The first comes tonight (Friday, US time) when the jobs report is released. A survey of economists forecasts that 300,000 new jobs should show up in August but if it’s bigger than this, it could be bad news for stocks, because big job creation indicates that the rate rises aren’t slowing the economy enough to beat down inflation.

A smaller jobs number will be cheered by Wall Street and the focus will go to September 13 (that’s Tuesday week) when the Yanks will get the August inflation number.
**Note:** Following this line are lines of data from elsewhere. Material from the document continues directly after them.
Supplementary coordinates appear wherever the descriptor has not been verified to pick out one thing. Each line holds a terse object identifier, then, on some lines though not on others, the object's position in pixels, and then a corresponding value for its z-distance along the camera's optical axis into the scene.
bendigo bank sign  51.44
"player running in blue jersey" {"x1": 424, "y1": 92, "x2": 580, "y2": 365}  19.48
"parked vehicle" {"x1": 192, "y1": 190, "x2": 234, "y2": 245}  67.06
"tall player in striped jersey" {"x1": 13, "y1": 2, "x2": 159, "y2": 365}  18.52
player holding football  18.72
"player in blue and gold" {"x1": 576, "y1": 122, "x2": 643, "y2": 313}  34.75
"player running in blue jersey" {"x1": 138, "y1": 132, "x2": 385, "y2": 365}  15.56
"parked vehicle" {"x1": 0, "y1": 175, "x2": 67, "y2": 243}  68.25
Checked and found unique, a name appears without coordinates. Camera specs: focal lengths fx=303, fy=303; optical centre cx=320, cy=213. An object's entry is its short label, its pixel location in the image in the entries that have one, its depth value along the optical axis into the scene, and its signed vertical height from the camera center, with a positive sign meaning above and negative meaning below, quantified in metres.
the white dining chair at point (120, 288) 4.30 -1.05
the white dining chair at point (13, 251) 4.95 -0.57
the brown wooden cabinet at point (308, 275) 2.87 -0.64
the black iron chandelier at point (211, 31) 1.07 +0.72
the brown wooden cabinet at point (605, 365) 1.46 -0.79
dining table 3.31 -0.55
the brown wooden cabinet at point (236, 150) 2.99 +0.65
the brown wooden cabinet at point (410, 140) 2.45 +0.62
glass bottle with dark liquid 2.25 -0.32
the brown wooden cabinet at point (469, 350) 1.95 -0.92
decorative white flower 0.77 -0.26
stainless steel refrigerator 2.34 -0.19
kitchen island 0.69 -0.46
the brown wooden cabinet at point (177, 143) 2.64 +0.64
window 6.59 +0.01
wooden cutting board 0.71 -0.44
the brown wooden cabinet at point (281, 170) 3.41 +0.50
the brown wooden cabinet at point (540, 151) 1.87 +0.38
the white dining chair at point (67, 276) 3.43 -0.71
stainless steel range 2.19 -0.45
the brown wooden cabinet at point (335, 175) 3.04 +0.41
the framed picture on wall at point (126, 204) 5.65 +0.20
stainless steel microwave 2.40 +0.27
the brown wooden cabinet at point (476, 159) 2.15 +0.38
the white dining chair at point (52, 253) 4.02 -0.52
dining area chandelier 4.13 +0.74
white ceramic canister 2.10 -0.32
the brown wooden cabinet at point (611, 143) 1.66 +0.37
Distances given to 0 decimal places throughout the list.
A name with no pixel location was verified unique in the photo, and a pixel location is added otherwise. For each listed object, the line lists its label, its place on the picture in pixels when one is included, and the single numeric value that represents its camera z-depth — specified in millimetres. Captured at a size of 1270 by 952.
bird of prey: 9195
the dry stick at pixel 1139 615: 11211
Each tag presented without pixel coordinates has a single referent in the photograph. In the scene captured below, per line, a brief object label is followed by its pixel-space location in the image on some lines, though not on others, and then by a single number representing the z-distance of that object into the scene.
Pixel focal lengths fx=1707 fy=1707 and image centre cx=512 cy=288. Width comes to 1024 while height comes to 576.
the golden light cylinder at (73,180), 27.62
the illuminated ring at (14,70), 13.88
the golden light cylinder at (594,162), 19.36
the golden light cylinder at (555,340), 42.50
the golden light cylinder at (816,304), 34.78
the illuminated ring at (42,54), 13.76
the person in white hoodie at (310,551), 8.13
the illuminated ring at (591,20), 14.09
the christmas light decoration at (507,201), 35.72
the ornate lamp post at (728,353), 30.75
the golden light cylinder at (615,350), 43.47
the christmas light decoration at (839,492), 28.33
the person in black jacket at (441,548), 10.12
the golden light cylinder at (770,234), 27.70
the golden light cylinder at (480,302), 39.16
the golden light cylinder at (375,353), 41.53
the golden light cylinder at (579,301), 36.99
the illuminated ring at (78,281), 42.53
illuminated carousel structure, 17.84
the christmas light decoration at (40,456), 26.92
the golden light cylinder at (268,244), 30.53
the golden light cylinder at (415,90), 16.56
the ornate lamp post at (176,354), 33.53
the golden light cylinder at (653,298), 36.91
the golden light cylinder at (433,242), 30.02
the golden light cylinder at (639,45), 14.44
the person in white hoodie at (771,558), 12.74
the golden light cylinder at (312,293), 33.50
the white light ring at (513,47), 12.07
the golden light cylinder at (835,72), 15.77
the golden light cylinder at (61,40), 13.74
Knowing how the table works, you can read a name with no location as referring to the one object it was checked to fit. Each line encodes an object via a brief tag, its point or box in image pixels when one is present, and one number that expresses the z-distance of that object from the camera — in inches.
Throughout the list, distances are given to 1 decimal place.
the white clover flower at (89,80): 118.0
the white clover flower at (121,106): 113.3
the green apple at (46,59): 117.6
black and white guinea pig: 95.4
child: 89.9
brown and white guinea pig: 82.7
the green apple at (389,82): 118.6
The July reading was 8.5%, which was down from the 9.1% reading in June, so if we see a 7% or so reading on September 13, the market will like that.

Of course, every other economic reading from then will be assessed for what it says about inflation, but the number one number for stocks will be the US CPI out on Tuesday week.

On the subject of Tuesdays, next Tuesday our Reserve Bank has another crack at reducing our inflation rate. We economists will be surprised if Dr Phil Lowe doesn’t hit us with another 0.5% rise in the cash rate.

This will take the cash rate (that the RBA controls and which drives changes in home loan rates) to 2.35%. And this could be the last rise for a while if our economic readings continue to look negative.

Most economists think the cash rate will go to at least 2.6% or higher by year’s end, but like Jerome Powell in the States, Dr Phil will be influenced by what the economic data implies about what’s happening to inflation.

Looking at recent data, we are seeing indications that interest rate rises are starting to bite. These numbers show that:

1. The CoreLogic Home Value Index of national home prices fell by 1.6% in August, the fourth straight monthly decline, and the biggest monthly decline in almost 40 years (since January 1983).

2. Regional home prices fell by 1.5% in August – the biggest drop in 32½ years (since November 1989).

3. The value of construction work done fell by 3.8% in the June quarter – the biggest decline in 4½ years (since December 2017). Total construction fell by 4.3% on a year ago to a 5½-year low of $52.1 billion. 

4. The weekly ANZ-Roy Morgan consumer confidence index fell by 0.7% to 85 points (long-run average since 1990 is 112.2 points).

5. New business investment (capital expenditure) fell by 0.3% in the June quarter. 

6. The number of dwelling approvals fell by 17.2% in July to 13,595 units. It was the second biggest monthly percentage decline since December 2017. Approvals are down 25.9% on a year ago.

7. The total value of new home loans fell by 8.5% in July — that’s the biggest fall in new home loans in 26 months.

8. The AiGroup manufacturing index dropped by 3.2 points to 49.3 in August, indicating a contraction in activity (reading below 50).

I’m not sure the bad news above is enough to encourage Dr Phil to ease up on the rate rises, but if he goes for a 0.5% rise next week, I reckon the data flow will really start to show that his rate rise torture is working. He too doesn’t want a recession, but the RBA boss won’t see the official September quarter inflation here until October 26.

However, the ABS is now releasing a monthly reading on inflation, so that could help interest rate worriers believe that the RBA will soon be ‘done and dusted’ with rate rises.

By the way, if our rate rises end before the US, that will be a plus for local stocks. Our relatively low inflation rate at 6.1%, with the US at 8.5%, the EU at 9.1% and the UK at 10.1% (and going higher) is something that in part explains why our stock market has been outperforming Wall Street.

As you can see, every upcoming data day could be HUGE, because inflation has to fall or rates will rise, and that’s bad for stock and house prices.